### [Instructions for the task]
Among the entries, find the lines with the string "xChannelSelector" and report them.

---- Source material

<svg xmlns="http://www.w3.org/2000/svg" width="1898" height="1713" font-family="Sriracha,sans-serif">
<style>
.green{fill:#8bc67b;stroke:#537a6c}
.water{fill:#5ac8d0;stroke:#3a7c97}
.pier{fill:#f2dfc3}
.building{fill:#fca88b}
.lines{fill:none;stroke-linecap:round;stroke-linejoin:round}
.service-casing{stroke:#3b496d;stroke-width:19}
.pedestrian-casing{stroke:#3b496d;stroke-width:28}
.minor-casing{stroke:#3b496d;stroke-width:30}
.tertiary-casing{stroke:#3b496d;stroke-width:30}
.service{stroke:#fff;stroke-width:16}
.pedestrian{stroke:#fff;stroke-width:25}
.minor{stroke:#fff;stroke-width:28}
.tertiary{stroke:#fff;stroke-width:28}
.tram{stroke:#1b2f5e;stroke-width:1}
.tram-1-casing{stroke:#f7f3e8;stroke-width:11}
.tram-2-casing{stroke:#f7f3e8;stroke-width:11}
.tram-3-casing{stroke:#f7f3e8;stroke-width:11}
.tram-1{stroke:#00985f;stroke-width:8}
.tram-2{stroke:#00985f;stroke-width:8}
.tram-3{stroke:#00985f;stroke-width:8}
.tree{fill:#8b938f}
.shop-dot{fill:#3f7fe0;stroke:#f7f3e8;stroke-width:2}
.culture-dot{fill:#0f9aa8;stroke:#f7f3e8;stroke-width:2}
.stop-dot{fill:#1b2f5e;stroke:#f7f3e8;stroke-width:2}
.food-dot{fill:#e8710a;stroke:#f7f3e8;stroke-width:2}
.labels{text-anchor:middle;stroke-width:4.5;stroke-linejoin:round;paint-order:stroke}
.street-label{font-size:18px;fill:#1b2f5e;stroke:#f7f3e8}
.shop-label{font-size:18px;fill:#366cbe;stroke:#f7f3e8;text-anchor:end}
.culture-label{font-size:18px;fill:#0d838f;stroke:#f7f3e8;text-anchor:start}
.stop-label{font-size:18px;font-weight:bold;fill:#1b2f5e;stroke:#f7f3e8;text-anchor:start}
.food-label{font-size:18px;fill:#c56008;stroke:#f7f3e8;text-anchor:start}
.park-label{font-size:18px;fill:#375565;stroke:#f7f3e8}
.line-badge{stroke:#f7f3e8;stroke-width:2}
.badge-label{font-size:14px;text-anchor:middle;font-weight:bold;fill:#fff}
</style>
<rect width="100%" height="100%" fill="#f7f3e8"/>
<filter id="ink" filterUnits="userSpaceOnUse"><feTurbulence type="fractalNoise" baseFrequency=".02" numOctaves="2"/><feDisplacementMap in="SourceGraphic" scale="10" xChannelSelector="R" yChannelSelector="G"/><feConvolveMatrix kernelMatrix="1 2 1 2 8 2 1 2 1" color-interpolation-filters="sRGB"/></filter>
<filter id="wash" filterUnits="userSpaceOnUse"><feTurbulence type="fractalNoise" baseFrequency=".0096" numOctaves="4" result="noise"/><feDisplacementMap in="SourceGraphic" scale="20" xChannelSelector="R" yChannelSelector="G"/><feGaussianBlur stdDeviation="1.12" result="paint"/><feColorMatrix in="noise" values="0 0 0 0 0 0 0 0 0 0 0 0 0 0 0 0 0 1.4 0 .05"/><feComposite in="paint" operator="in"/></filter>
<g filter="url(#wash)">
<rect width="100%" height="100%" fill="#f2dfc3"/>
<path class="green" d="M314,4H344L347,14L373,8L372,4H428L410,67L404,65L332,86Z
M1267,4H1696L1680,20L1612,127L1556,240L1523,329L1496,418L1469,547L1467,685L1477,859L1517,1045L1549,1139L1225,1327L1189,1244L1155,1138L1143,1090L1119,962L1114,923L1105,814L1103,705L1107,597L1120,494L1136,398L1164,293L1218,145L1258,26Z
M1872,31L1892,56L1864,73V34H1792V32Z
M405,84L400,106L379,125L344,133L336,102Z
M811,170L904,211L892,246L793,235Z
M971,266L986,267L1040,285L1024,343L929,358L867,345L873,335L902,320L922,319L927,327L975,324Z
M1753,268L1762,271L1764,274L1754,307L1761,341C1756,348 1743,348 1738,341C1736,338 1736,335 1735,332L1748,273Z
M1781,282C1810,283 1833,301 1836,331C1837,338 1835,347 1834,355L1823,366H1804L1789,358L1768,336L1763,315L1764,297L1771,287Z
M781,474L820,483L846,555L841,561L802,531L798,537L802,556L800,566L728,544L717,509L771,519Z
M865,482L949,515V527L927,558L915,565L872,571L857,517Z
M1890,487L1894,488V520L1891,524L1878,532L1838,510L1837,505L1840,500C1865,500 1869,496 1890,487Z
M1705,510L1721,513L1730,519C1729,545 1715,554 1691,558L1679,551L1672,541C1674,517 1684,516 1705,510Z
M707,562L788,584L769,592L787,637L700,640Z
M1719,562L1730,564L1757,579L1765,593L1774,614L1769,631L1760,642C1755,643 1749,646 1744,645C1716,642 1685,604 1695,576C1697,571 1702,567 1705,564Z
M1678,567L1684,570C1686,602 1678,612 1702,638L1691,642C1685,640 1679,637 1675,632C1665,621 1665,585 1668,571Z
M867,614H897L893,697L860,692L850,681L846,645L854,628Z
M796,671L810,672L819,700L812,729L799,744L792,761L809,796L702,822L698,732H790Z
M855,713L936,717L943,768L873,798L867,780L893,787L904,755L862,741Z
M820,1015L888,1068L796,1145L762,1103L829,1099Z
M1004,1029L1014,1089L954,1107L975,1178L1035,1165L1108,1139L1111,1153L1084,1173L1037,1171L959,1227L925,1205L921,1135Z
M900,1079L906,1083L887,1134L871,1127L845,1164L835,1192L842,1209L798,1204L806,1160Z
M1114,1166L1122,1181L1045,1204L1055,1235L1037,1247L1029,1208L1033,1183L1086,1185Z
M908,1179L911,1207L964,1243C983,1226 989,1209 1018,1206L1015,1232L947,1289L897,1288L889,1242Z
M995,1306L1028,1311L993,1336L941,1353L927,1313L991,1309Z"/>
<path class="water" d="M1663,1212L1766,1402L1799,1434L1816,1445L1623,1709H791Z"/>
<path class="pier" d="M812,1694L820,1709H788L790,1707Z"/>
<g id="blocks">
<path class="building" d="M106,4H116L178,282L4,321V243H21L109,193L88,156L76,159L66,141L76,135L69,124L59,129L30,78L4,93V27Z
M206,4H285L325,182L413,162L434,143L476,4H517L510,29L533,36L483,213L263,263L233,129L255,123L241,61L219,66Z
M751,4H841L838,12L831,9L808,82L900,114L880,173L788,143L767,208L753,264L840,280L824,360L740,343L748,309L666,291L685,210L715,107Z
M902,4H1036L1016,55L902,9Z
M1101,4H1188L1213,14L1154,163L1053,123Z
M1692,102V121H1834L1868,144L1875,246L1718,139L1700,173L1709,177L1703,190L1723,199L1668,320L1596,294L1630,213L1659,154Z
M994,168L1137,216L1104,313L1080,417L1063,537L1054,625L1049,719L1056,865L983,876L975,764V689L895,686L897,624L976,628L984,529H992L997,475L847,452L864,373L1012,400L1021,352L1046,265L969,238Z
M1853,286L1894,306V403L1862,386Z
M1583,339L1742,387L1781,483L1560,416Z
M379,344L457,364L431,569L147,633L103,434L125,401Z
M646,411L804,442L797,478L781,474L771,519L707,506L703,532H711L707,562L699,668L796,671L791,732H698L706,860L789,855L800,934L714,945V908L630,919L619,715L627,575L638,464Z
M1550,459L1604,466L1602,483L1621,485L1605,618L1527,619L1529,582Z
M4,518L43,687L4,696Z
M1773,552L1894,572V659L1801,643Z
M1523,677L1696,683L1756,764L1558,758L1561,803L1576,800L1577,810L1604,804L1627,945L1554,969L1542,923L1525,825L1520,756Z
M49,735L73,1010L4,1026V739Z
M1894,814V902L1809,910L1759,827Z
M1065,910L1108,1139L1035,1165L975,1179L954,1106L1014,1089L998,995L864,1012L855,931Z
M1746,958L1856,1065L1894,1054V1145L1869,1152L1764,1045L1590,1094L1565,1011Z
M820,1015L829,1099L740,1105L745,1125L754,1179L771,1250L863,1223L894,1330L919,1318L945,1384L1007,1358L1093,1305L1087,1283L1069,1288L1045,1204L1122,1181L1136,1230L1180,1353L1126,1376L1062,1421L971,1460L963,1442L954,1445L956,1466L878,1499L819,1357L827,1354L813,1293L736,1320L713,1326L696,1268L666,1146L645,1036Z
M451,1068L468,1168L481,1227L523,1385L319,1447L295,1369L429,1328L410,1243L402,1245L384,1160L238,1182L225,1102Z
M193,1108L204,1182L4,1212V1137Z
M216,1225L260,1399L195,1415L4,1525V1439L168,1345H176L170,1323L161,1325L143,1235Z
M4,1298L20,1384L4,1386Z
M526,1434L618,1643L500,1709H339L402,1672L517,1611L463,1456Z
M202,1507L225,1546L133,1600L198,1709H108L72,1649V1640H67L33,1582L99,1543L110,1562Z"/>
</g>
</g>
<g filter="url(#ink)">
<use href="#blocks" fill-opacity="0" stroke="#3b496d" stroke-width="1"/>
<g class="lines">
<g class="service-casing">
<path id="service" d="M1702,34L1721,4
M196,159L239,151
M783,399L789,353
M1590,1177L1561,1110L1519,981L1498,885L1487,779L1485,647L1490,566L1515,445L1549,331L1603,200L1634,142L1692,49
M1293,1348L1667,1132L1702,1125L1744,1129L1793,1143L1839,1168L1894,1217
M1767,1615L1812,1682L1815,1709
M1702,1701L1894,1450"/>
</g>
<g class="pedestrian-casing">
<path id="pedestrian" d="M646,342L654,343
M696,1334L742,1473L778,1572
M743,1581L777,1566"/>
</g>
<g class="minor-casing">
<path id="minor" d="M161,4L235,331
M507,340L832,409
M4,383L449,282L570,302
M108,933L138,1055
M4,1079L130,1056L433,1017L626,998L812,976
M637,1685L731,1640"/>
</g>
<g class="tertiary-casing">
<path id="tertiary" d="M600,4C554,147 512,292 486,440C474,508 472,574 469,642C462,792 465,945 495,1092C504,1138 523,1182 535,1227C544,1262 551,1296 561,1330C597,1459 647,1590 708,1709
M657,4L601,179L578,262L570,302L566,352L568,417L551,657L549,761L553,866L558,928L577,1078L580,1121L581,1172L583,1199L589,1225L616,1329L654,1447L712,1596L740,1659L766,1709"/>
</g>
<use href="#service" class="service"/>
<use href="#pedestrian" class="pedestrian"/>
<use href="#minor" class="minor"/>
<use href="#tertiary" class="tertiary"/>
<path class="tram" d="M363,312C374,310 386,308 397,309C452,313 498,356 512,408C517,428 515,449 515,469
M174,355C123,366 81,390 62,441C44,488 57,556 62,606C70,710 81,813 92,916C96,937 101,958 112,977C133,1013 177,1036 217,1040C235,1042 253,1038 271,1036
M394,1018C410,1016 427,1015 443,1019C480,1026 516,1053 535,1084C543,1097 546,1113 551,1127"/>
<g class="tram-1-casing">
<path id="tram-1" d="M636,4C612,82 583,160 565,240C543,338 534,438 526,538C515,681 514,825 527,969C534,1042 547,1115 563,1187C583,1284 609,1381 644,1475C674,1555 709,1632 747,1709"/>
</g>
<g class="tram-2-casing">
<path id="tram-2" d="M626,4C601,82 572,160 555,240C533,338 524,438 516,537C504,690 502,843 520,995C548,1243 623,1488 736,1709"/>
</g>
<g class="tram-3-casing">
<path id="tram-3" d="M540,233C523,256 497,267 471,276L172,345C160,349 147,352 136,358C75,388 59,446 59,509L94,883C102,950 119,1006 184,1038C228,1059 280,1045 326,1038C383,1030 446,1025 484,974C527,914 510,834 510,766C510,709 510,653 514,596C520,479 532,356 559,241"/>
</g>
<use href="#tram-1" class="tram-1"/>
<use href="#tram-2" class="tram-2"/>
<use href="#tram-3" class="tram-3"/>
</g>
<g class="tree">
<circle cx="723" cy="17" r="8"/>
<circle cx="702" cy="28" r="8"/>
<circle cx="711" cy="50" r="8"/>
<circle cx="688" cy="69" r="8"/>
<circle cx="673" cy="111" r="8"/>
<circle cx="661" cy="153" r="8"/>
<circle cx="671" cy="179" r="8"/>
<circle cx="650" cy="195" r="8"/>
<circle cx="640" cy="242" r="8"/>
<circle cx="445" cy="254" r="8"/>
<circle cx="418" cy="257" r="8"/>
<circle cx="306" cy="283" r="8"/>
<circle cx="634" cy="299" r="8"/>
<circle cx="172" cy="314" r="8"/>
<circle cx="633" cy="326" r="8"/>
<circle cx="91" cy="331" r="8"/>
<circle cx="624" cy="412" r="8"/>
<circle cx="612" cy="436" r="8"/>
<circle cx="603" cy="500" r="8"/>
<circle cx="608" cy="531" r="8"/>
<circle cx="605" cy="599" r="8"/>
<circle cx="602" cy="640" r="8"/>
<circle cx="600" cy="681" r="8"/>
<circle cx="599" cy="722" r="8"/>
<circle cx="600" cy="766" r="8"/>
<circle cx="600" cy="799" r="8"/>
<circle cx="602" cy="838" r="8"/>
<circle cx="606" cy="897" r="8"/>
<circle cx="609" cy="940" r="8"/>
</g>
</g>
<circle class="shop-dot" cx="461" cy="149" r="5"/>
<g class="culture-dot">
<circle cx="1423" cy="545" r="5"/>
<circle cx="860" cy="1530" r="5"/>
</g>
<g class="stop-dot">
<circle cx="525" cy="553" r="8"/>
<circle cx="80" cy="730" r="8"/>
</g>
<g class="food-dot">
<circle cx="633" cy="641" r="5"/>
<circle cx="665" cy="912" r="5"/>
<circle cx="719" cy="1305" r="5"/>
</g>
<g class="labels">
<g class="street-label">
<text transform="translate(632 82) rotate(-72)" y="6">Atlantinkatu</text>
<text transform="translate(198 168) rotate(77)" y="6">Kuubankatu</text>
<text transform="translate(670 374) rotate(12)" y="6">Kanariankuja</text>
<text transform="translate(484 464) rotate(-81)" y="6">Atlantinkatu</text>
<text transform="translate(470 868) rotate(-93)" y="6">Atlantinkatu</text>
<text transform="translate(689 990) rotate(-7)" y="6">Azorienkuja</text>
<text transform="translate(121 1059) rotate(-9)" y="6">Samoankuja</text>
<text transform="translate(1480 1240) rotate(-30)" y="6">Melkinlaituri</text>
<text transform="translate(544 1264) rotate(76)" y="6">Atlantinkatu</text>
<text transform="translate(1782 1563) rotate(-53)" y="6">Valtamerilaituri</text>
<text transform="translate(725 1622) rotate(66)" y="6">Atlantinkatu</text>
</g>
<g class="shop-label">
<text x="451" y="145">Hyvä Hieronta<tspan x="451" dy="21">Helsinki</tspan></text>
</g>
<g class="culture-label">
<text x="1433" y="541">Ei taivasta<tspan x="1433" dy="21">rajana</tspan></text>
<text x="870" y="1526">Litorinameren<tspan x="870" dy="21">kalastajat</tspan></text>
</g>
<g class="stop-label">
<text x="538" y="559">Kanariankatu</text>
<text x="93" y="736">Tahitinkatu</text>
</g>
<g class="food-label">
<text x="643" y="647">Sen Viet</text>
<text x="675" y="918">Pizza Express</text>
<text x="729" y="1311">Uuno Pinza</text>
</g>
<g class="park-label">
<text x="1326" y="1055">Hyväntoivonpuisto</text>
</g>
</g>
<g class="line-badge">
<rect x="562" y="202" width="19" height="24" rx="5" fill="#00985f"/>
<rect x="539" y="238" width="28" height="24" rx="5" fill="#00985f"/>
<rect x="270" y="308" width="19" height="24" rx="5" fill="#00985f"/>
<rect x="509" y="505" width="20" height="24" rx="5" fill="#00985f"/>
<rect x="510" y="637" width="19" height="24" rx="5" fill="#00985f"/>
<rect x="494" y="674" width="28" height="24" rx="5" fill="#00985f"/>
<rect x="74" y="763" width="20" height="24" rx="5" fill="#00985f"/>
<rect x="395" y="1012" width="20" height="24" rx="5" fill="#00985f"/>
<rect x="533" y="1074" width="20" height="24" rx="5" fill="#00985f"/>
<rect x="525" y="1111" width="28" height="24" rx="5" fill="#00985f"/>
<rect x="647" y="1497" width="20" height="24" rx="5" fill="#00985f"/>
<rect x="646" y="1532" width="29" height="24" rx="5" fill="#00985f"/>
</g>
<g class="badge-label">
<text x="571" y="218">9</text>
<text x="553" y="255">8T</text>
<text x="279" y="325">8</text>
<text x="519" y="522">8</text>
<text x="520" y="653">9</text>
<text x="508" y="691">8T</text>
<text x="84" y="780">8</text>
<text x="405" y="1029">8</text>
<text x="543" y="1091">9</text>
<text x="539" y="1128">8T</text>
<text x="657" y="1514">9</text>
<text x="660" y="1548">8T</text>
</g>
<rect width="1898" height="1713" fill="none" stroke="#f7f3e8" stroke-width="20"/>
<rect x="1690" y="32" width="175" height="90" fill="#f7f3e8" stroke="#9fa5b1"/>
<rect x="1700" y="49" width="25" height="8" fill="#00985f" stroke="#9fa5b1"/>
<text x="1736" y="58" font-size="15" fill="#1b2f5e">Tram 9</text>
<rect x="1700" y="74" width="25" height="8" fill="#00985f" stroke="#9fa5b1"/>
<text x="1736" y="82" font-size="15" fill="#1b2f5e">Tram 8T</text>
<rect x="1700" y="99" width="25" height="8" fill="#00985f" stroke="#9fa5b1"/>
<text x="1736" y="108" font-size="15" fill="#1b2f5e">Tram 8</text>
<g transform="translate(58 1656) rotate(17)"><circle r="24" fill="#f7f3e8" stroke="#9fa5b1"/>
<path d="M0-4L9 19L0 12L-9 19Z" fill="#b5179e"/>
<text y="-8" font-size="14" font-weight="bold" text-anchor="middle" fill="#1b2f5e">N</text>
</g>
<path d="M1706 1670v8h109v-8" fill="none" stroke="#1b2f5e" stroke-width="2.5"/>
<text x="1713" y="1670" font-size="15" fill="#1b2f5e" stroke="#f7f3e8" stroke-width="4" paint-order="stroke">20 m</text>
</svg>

--------

### [Exercise response]
<filter id="ink" filterUnits="userSpaceOnUse"><feTurbulence type="fractalNoise" baseFrequency=".02" numOctaves="2"/><feDisplacementMap in="SourceGraphic" scale="10" xChannelSelector="R" yChannelSelector="G"/><feConvolveMatrix kernelMatrix="1 2 1 2 8 2 1 2 1" color-interpolation-filters="sRGB"/></filter>
<filter id="wash" filterUnits="userSpaceOnUse"><feTurbulence type="fractalNoise" baseFrequency=".0096" numOctaves="4" result="noise"/><feDisplacementMap in="SourceGraphic" scale="20" xChannelSelector="R" yChannelSelector="G"/><feGaussianBlur stdDeviation="1.12" result="paint"/><feColorMatrix in="noise" values="0 0 0 0 0 0 0 0 0 0 0 0 0 0 0 0 0 1.4 0 .05"/><feComposite in="paint" operator="in"/></filter>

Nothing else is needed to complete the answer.